Pact 2020, designed facilitate the sacking of 110 interim workers, extends the 35-hour workweek to 39 hours, with only 37 paid hours. The 12 percent increase in working time is compensated only with a six percent rise in salary and a one-time €1,000 signing bonus.
Under conditions where workers have no confidence that the unions will oppose factory closures or mass sackings, and with unemployment over 10 percent, the company secured a majority vote by workers.
Workers voted ‘yes’ by 56 percent to the question, “Are you for the return to a 39 hour working week, remunerated for 37 hours, between 2016 and 2019, in exchange for securing your job until 2020”? Ninety-three percent of the workers voted on the concessions. Reportedly, 74 percent of 385 management staff voted ‘yes’, overriding the 61 percent of the 367 production workers who voted ‘no’.
Stephanie, a production worker with 18 years seniority, said, “Management is blackmailing people over jobs. The youngsters only see the €1,000 bonus but it’s a con job”. Etienne, a white collar worker with five years experience, said, “The sacrifices agreed to are just not acceptable”.
The workers’ decision to vote for the deal despite broad opposition testifies to the reactionary role of the unions. After they isolated and sold out strikes against factory closures in France and across Europe—at Continental Tyres-Clairoix, the PSA Peugeot-Citroën auto plant at Aulnay, or the ArcelorMittal plant at Florange—workers rightfully have no confidence the unions would defend their jobs.
Daimler’s moves in Hambach plant are part of an assault on workers at all of its plants. Workers at the Smart site in France are being thrown into a fratricidal competition against workers at the company’s Slovak factory in Novo Mesto, which assembles a four-seater Smart car. The Renault Twingo model is also made there.
More broadly, the attack on Daimler workers in Europe is part of a worldwide assault on autoworkers, which has ben accelerated by the global economic crisis. At present 141,000 US autoworkers are faced with a massive attack on their wages and conditions by GM, Ford and Fiat Chrysler, with the collaboration with United Auto Workers union. (See: The way forward for US autoworkers)
Pacte 2020 is designed to override France’s “35 hour” law, under which employers must pay overtime to all hours beyond a 35-hour work week. This follows the announcement by the Socialist Party (PS) government and employers’ groups of a proposed change to French law, allowing unions to negotiate contracts at individual plants that violate the national labor code.
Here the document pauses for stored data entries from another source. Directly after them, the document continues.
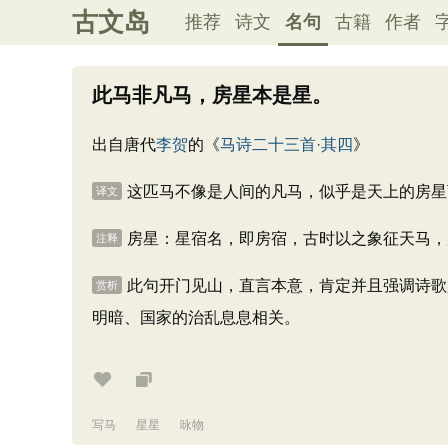
古文岛
推荐
诗文
名句
古籍
作者
此马非凡马，房星本是星。
出自唐代
李贺
的《
马诗二十三首·其四
》
这匹马不像是人间的凡马，似乎是天上的房星
译文
房星：星宿名，即房宿，古时以之象征天马，
注释
此句开门见山，直言本意，肯定并且强调诗歌
赏析
明暗、国家的治乱息息相关。
写马
星星
咏物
Daimler officials told L’Observateur that they regretted that “for the moment, the law does not authorise us to abandon the 35 hour week permanently”.
The “referendum” on Pact 2020 was accepted by all four unions at the plant: the white-collar General Managers Union (CFE-CGC), the French Confederation of Christian Workers (CFTC), the PS-aligned French Democratic Labor Federation (CFDT), and the Stalinist General Confederation of Labor (CGT). The last three, representing 65 percent of the workforce, called for a ‘no’ vote, while the CFE-CGC supported the deal.
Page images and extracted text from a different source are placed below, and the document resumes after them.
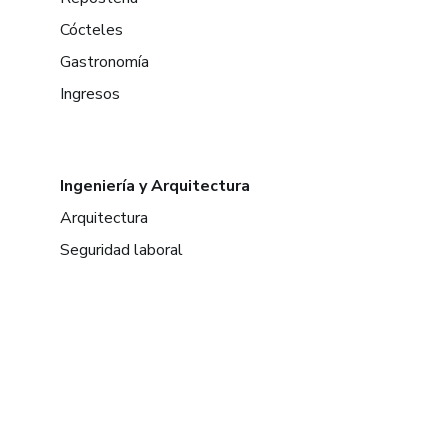
Cócteles
Gastronomía
Ingresos
Ingeniería y Arquitectura
Arquitectura
Seguridad laboral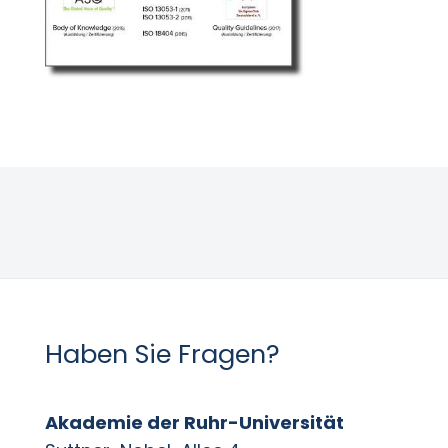
Haben Sie Fragen?
Akademie der Ruhr-Universität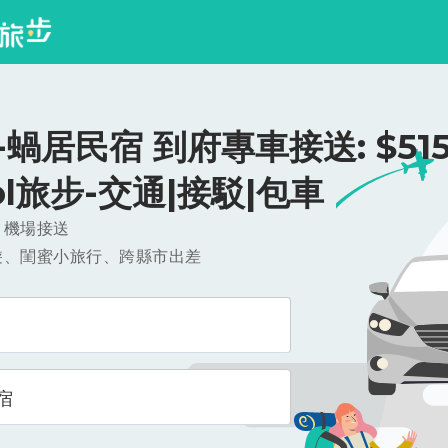
蝸居民宿 到府專車接送: $515
ool旅步-交通|接駁|包車
，機場接送
遊、閨蜜小旅行、跨縣市出差
宿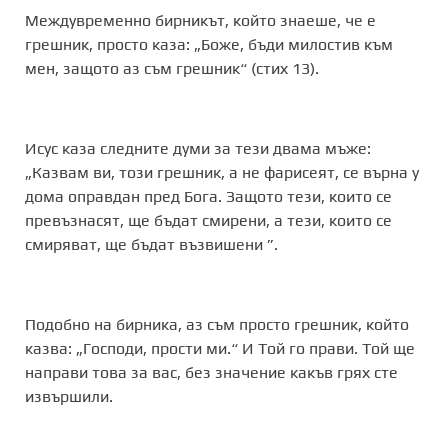
Междувременно бирникът, който знаеше, че е
грешник, просто каза: „Боже, бъди милостив към
мен, защото аз съм грешник“ (стих 13).
Исус каза следните думи за тези двама мъже:
„Казвам ви, този грешник, а не фарисеят, се върна у
дома оправдан пред Бога. Защото тези, които се
превъзнасят, ще бъдат смирени, а тези, които се
смиряват, ще бъдат възвишени ”.
Подобно на бирника, аз съм просто грешник, който
казва: „Господи, прости ми.“ И Той го прави. Той ще
направи това за вас, без значение какъв грях сте
извършили.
The deal can only be legally binding if unions representing over 30 percent of the workforce sign it, and if unions representing at least 51 percent of workers do not oppose it. If allied with the CFTC, the CFE-CGC would have the required percentage to pass it, while the CFDT and the CGT with over 51 percent can block it.
Workers must be warned that the opposition of the CGT and CFDT is entirely phony. The SP and Stalinist-aligned unions are opposed to any serious struggle against the concessions because they fear this could spark a broader movement of the working class against the reactionary agenda of the PS government and the austerity policies being pursued by every European government. Their main focus at talks with management is how to suppress opposition from workers and secure enough concessions from workers to entice Mercedes-Daimler to keep the plant open.